A classe média opera de maneira diferente. Ao contrário da classe alta, ela se reproduz pela transmissão afetiva, ainda que de forma quase inconsciente, das precondições que irão permitir aos filhos dessa classe competir, com chances de muito sucesso, na aquisição e reprodução de capital cultural.

O filho ou filha da classe média se acostuma, desde a tenra idade, a ver o pai lendo o jornal, a mãe lendo um romance, o tio falando inglês fluente, o irmão mais velho que ensina os segredos do computador brincando com jogos. O processo de identificação afetiva – imitar aquilo ou quem se ama – se dá de modo “natural” e “pré-reflexivo”, sem a mediação da consciência, como quem respira ou anda, e é isso que o torna tanto invisível quanto extremamente eficaz como legitimação do privilégio. Apesar de “invisível”, esse processo de identificação emocional e afetiva já envolve uma extraordinária vantagem na competição social seja na escola, seja no mercado de trabalho em relação às classes desfavorecidas.
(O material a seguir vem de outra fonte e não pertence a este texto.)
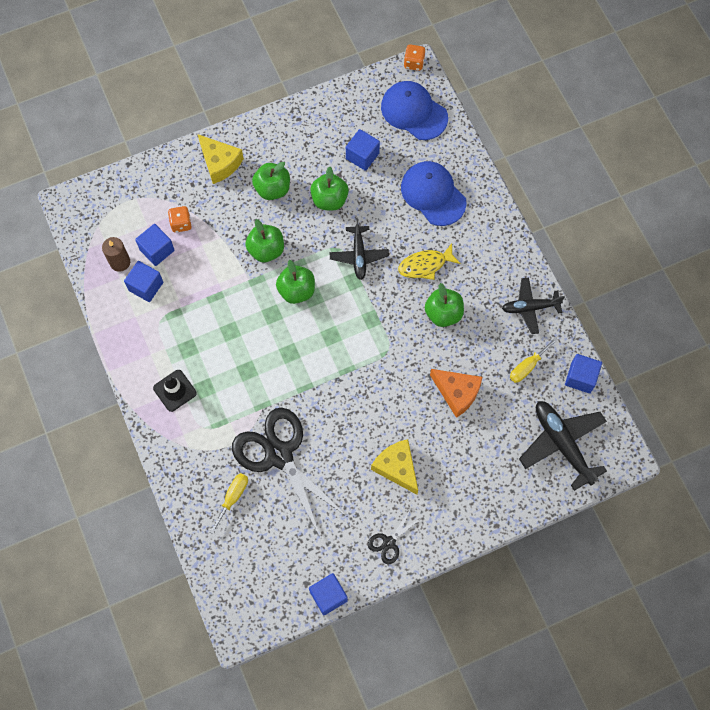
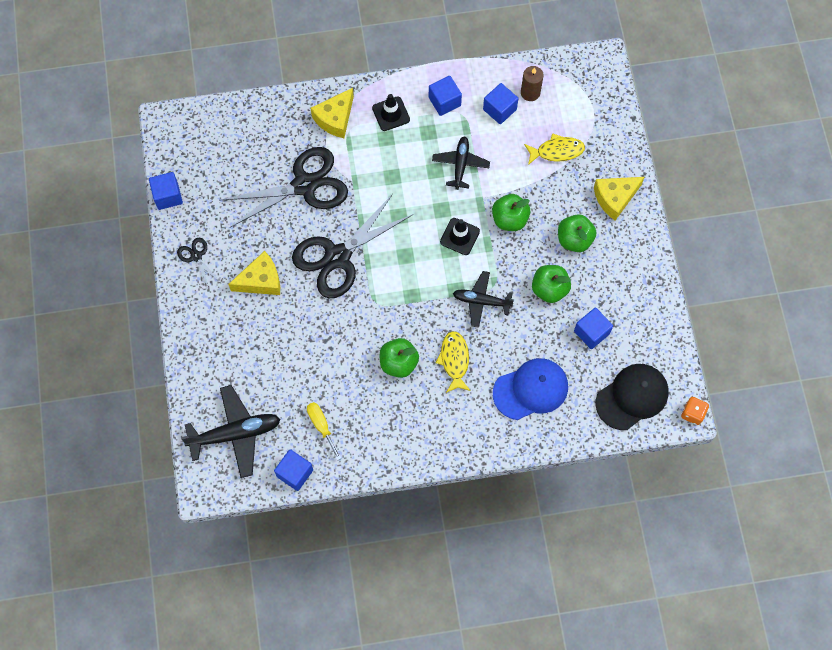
camera: 105 degrees right, 0 degrees up
(157, 250) = (534, 125): blue cube -> blue cube (444, 101)
(181, 224) = (557, 151): orange dice -> yellow fish
(193, 445) = (335, 118): none -> yellow cheese
(233, 497) = (278, 140): yellow screwdriver -> none
(296, 290) = (459, 236): green apple -> black traffic cone
(350, 399) = (337, 257): none -> black scissors
(414, 112) = (632, 397): blue cap -> black cap
(457, 393) = (315, 353): orange cheese -> none
(530, 307) = (381, 447): black plane -> black plane (460, 165)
Afinal tanto a escola quanto o mercado de trabalho irão pressupor a “in-corporação” (tornar “corpo”, ou seja, natural e automático) das mesmas disposições para o aprendizado e para a concentração e disciplina que são “aprendidas” pelos filhos dessas classes privilegiadas, sem esforço e por mera identificação afetiva com os pais e seu círculo social.

O capital cultural, sob a forma de conhecimento técnico e escolar, é a circunstância que permite às classes médias ter um papel dominante na sociedade. A classe alta se caracteriza, por sua vez, pela apropriação, em grande parte pela herança de sangue, do capital econômico, ainda que alguma porção de capital cultural esteja sempre presente.

Veja também: O economicismo e suas consequências para a desigualdade social

Agora podemos começar a entender coisas como o “fracasso”, a repetência e o abandono escolar de uma enorme parcela de crianças das classes mais pobres, bem como de um contingente enorme de pessoas que não conseguem colocação no mercado de trabalho, não obstante a grande oferta de vagas nesses tempos de crescimento brasileiro, como algo muito mais complexo do que as explicações simplistas que apontam mera culpa individual. O processo histórico de modernização do Brasil produziu não apenas as classes que se apropriam dos capitais culturais e econômicos. Ele constituiu também “uma classe inteira de indivíduos, não só sem capital cultural nem econômico em qualquer medida significativa, mas desprovida, esse é o aspecto fundamental, das precondições fundamentais, morais e culturais que permitem essa apropriação. Essa é a classe que o autor chama no livro de “ralé”, segundo ele, de forma provocativa.

Chamar a atenção para esses detalhes não econômicos que passam batidos pelas análises economicistas dos especialistas é, eu repito, o maior mérito do livro do professor Jessé Souza, porque nos permite compreender o fosso da desigualdade econômica entre as classes sociais não como a causa da desigualdade em si, mas como consequência de uma condição de vida onde milhões de pessoas vivem sem acesso aos meios essenciais para poderem sair de sua condição precária. É por isso que a tão decantada ascensão social de milhões de miseráveis através do assistencialismo governamental será somente uma ascensão econômica artificial, porque não oferece verdadeiros meios para que os mais pobres possam definitivamente sair da sua condição de miséria material.

o maior recado que se pode deixar é tentar enxergar os problemas brasileiros menos sob a ótica econômica, para procurarmos entender as causas estruturais da histórica chaga da desigualdade social brasileira.